A Unified Knowledge-Distillation and Semi-Supervised Learning Framework to Improve Industrial Ads Delivery Systems
Hamid Eghbalzadeh, Yang Wang, Rui Li, Yuji Mo, Qin Ding, Jiaxiang Fu, Liang Dai, Shuo Gu, Nima Noorshams, Sem Park, Bo Long, Xue Feng
TL;DR
The paper tackles miscalibration and training-serving data gaps in multi-stage industrial ads ranking by introducing UKDSL, a unified framework that combines cross-stage knowledge distillation, semi-supervised learning from foundation models, and semi-supervised feature selection.

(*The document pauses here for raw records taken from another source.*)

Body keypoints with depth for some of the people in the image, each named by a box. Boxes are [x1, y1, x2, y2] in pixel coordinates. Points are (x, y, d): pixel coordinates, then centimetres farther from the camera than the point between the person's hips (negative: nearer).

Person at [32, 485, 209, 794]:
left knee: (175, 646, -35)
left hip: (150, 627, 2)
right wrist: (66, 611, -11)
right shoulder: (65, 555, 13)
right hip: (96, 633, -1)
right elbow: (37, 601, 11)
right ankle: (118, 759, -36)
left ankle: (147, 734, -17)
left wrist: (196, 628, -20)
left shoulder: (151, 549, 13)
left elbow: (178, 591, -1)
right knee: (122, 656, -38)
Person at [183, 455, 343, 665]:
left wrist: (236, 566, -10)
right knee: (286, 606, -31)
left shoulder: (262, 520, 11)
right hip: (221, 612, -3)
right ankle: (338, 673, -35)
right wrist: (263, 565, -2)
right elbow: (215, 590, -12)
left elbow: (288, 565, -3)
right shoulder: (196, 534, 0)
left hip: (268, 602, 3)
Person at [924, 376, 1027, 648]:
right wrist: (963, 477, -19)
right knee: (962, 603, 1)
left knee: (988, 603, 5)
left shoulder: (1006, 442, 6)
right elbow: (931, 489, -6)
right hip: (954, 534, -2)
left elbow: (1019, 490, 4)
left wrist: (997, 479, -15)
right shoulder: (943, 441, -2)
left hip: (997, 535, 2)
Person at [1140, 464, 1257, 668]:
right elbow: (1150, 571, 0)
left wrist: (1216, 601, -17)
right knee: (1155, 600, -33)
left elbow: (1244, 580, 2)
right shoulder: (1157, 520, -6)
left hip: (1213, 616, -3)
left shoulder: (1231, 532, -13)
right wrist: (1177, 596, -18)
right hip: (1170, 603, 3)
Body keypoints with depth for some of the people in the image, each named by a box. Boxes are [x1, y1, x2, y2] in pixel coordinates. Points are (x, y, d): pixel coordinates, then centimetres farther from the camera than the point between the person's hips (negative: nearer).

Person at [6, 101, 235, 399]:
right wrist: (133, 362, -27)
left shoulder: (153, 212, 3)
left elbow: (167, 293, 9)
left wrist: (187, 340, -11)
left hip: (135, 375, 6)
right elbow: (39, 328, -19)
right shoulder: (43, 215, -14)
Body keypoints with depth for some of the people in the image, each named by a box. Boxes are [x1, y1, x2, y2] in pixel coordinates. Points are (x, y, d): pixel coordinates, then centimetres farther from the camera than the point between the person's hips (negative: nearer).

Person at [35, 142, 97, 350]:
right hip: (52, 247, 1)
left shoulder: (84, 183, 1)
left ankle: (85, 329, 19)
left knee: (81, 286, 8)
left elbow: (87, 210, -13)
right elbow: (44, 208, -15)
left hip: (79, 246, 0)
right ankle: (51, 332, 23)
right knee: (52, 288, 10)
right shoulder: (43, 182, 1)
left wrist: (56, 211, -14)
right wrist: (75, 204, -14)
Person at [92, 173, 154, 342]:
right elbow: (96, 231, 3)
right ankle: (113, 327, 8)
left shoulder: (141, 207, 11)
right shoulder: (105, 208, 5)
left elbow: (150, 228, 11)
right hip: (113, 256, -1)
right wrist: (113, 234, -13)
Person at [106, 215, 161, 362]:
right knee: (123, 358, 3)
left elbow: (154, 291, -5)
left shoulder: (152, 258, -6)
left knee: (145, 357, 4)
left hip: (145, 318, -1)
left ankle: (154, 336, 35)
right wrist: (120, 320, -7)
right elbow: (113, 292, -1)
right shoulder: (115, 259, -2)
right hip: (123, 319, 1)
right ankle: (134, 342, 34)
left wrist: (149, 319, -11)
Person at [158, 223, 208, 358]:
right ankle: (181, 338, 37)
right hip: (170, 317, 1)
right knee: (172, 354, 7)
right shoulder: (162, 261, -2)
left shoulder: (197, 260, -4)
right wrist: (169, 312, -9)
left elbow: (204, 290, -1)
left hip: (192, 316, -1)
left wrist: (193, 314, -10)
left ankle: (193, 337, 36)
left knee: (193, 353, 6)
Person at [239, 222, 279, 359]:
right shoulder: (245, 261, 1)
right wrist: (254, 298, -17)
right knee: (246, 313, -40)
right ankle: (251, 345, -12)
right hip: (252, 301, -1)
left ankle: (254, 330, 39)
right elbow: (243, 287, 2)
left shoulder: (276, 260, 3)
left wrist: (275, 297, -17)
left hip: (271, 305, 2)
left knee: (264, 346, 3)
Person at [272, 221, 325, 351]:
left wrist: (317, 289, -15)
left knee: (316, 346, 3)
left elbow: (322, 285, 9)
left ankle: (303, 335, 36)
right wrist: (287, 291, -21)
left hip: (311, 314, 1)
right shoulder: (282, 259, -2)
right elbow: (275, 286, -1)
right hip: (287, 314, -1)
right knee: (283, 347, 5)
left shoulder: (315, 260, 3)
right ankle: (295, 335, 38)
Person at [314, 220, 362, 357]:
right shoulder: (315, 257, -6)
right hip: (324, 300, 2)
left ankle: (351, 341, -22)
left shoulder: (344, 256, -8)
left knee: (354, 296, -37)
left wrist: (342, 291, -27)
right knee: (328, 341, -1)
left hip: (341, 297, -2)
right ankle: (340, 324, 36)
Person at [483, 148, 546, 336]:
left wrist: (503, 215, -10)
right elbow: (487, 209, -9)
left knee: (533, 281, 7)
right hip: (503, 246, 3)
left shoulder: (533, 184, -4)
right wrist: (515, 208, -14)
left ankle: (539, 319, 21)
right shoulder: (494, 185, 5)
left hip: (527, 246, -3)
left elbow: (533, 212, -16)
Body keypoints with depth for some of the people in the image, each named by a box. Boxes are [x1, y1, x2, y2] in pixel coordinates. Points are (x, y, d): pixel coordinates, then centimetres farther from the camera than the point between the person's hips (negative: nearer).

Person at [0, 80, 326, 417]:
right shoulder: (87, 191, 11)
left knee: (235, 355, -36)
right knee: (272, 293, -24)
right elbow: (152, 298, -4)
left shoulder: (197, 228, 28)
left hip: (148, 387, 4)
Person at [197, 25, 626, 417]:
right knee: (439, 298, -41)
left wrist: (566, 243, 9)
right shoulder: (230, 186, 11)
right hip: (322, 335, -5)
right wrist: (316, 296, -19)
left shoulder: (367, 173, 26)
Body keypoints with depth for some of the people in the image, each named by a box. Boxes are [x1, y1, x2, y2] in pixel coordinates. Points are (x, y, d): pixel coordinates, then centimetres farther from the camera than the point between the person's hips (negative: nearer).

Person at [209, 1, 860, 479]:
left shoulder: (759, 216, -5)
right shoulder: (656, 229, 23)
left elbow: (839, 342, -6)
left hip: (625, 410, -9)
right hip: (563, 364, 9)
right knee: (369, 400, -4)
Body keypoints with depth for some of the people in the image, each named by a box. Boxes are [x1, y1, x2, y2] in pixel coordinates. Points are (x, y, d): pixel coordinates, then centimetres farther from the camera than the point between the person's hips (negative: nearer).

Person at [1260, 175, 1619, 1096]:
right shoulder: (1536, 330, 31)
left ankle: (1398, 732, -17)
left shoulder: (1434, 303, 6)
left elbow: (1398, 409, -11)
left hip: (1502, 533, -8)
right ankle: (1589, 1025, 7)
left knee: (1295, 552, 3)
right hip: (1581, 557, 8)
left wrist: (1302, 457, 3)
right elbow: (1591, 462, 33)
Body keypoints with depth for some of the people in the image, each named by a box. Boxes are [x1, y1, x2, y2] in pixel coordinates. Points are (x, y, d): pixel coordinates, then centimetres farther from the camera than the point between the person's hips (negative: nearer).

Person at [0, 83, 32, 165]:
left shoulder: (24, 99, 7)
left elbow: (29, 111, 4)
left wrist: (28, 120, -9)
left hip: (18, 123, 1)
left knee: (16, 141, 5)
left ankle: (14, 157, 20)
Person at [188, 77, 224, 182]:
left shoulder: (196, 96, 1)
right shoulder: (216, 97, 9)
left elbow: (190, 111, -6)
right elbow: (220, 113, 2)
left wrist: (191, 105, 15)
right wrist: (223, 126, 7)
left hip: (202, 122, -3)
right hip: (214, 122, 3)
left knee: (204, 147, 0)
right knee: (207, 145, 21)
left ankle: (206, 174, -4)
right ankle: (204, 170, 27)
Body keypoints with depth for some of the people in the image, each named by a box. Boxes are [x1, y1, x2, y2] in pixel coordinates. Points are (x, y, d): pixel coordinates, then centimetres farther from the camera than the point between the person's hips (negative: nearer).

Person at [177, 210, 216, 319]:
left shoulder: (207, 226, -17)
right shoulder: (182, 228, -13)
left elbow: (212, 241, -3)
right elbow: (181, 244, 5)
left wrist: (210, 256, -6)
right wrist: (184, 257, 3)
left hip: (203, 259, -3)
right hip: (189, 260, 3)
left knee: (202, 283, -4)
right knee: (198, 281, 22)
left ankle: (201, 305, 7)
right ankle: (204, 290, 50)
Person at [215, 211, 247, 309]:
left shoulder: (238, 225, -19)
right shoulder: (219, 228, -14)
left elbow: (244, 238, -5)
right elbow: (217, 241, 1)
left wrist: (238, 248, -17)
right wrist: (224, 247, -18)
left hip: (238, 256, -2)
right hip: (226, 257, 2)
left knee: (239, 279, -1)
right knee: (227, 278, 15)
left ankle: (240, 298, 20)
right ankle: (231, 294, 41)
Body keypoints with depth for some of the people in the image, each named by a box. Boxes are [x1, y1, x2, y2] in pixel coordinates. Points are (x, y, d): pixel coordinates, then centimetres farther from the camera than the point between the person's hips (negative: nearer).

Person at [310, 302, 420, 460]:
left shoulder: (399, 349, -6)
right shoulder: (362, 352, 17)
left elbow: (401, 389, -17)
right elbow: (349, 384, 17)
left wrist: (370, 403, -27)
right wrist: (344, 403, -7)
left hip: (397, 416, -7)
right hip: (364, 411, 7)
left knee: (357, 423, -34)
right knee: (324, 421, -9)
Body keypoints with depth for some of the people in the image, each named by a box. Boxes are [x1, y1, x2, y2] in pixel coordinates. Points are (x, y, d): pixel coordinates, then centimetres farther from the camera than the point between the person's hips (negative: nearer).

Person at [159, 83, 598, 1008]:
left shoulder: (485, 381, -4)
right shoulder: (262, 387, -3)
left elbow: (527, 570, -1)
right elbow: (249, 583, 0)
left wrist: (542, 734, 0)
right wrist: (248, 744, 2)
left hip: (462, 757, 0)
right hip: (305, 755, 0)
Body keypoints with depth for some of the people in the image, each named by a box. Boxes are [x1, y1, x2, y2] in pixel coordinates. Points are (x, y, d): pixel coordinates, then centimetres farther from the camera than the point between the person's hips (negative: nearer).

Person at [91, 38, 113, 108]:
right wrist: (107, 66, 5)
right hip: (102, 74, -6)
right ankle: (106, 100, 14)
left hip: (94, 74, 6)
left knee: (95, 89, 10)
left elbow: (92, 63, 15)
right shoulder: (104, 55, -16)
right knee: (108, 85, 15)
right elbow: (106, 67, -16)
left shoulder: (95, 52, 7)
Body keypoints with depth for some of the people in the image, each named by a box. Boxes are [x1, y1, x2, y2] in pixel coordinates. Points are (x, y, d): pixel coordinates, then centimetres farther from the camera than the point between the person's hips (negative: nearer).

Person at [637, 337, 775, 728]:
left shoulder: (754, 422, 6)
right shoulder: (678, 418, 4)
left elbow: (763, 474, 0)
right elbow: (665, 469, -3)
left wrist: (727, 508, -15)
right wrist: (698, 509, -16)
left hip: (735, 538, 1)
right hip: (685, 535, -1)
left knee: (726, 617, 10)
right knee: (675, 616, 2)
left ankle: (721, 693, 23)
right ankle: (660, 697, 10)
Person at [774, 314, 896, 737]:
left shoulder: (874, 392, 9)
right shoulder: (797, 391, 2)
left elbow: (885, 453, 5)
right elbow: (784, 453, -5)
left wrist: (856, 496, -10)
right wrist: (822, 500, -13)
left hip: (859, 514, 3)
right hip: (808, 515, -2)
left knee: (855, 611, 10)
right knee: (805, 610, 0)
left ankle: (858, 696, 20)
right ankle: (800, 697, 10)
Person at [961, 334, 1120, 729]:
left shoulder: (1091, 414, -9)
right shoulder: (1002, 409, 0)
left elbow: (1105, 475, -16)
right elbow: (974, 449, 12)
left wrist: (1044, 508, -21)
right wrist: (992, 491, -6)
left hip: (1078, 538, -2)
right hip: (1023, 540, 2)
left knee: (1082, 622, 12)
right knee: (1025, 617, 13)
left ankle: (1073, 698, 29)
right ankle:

It shows theoretically and empirically that ranking pipelines suffer from inherent miscalibration, particularly when early stages select top candidates; UKDSL mitigates this via teacher-student distillation across stages, leveraging unlabeled data and foundation models to improve calibration and performance. Key contributions include a formal analysis of bias in ranked items, a scalable cross-stage distillation approach, a perturbation-based SSFS method, and SSLFM with multi-task learning, all demonstrated in industrial-scale deployments. The work demonstrates substantial practical impact by improving calibration and efficiency across billions of users and diverse surfaces, suggesting unlabeled-data-driven improvements are feasible at industrial scale.
Abstract
Industrial ads ranking systems conventionally rely on labeled impression data, which leads to challenges such as overfitting, slower incremental gain from model scaling, and biases due to discrepancies between training and serving data. To overcome these issues, we propose a Unified framework for Knowledge-Distillation and Semi-supervised Learning (UKDSL) for ads ranking, empowering the training of models on a significantly larger and more diverse datasets, thereby reducing overfitting and mitigating training-serving data discrepancies. We provide detailed formal analysis and numerical simulations on the inherent miscalibration and prediction bias of multi-stage ranking systems, and show empirical evidence of the proposed framework's capability to mitigate those. Compared to prior work, UKDSL can enable models to learn from a much larger set of unlabeled data, hence, improving the performance while being computationally efficient. Finally, we report the successful deployment of UKDSL in an industrial setting across various ranking models, serving users at multi-billion scale, across various surfaces, geological locations, clients, and optimize for various events, which to the best of our knowledge is the first of its kind in terms of the scale and efficiency at which it operates.